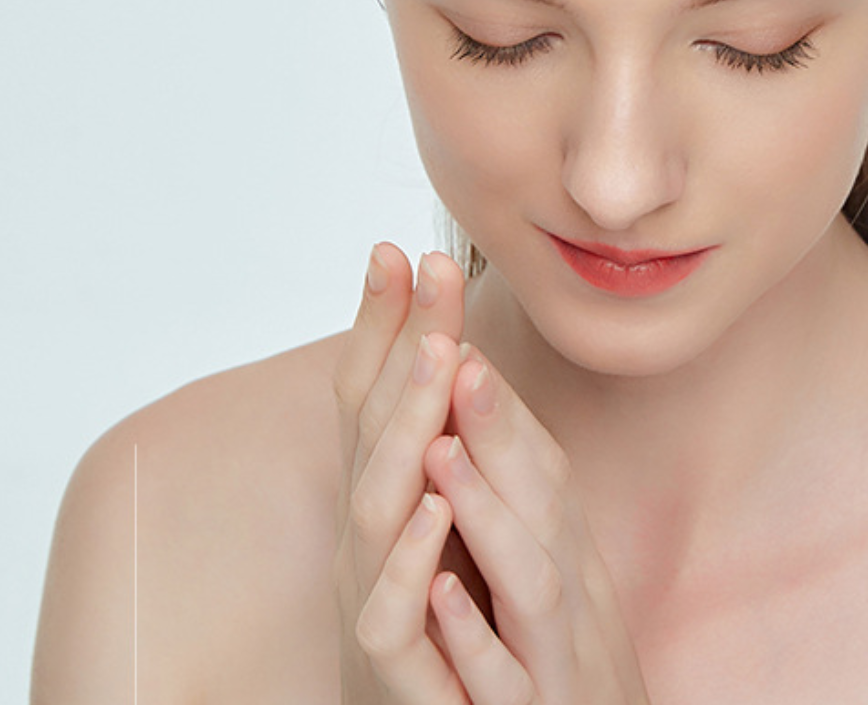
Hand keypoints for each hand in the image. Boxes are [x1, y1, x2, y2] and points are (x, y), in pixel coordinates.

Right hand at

---

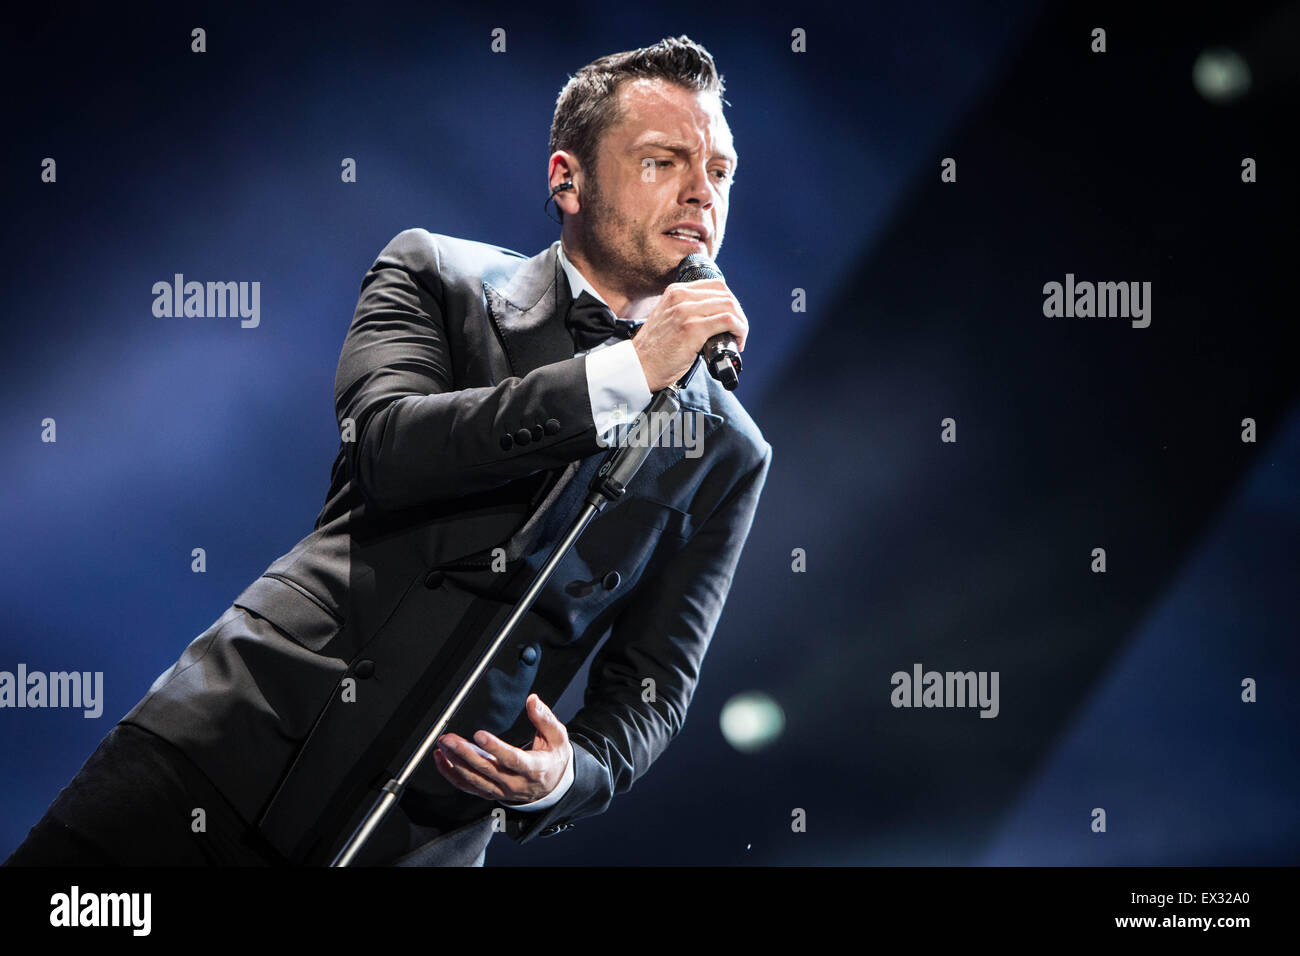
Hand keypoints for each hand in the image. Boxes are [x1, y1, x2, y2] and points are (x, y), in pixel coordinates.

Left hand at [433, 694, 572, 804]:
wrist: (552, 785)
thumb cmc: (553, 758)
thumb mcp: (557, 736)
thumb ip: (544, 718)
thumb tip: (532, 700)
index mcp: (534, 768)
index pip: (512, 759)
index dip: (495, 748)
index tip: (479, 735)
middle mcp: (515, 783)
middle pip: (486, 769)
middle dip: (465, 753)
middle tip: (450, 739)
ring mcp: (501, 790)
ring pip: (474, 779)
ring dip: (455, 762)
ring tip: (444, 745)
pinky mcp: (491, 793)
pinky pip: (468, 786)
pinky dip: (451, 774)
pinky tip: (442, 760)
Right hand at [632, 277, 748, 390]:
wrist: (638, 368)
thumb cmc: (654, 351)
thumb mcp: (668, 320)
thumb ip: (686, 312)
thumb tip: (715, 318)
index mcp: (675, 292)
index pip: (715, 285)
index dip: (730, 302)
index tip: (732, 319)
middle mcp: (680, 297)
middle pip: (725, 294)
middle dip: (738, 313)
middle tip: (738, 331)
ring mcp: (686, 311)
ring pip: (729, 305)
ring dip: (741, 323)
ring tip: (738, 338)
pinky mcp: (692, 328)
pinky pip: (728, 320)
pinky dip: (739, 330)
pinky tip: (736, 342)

* * *

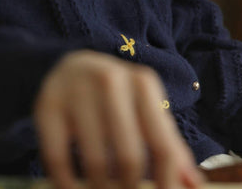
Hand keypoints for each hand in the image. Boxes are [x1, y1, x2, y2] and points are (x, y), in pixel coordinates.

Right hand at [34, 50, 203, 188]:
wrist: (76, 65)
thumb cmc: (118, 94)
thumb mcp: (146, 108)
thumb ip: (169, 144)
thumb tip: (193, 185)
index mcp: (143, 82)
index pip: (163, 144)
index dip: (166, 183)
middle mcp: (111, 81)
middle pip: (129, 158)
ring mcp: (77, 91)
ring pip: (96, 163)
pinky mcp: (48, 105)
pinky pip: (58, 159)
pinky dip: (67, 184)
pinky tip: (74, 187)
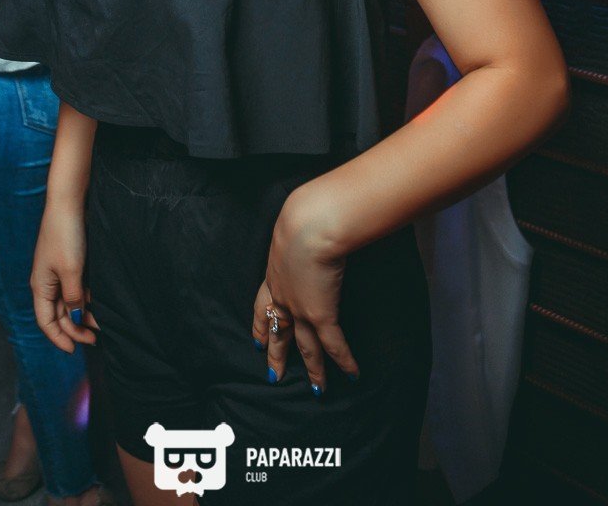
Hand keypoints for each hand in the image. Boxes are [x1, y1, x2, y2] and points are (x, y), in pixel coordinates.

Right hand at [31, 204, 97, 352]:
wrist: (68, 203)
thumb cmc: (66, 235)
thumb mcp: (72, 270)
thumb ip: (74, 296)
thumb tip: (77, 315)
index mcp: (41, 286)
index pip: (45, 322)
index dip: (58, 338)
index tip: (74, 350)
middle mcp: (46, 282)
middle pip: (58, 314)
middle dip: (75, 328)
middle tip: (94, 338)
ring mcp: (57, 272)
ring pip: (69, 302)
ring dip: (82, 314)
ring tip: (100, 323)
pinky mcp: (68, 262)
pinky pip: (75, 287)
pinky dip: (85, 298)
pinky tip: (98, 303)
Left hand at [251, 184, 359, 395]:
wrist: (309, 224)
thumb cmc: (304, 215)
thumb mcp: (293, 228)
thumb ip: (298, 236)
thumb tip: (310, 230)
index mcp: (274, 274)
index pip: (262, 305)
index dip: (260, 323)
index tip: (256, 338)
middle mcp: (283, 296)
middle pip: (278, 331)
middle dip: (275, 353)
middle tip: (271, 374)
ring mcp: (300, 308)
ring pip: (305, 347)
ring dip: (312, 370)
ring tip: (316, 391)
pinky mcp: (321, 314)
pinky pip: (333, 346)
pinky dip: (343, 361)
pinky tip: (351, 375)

## [Assignment]
From the data above, output only the lines between the line containing "pinky mcp: (68, 262)" and the line containing "pinky tip: (351, 375)", inclusive, exactly as written.

## [Task solution]
pinky mcp: (68, 262)
pinky pip: (75, 287)
pinky dip: (85, 298)
pinky tip: (98, 303)
Left hand at [251, 184, 359, 395]:
wrist: (309, 224)
thumb cmc: (304, 215)
thumb mcp: (293, 228)
thumb ip: (298, 236)
thumb tip: (310, 230)
index mcp: (274, 274)
index pip: (262, 305)
index dip: (260, 323)
index tip: (256, 338)
middle mcp: (283, 296)
middle pip: (278, 331)
middle dip: (275, 353)
middle tip: (271, 374)
ring mcp: (300, 308)
ring pip: (305, 347)
ring dip: (312, 370)
ring tip: (316, 391)
pinky mcp: (321, 314)
pinky pip: (333, 346)
pinky dip: (343, 361)
pinky tip: (351, 375)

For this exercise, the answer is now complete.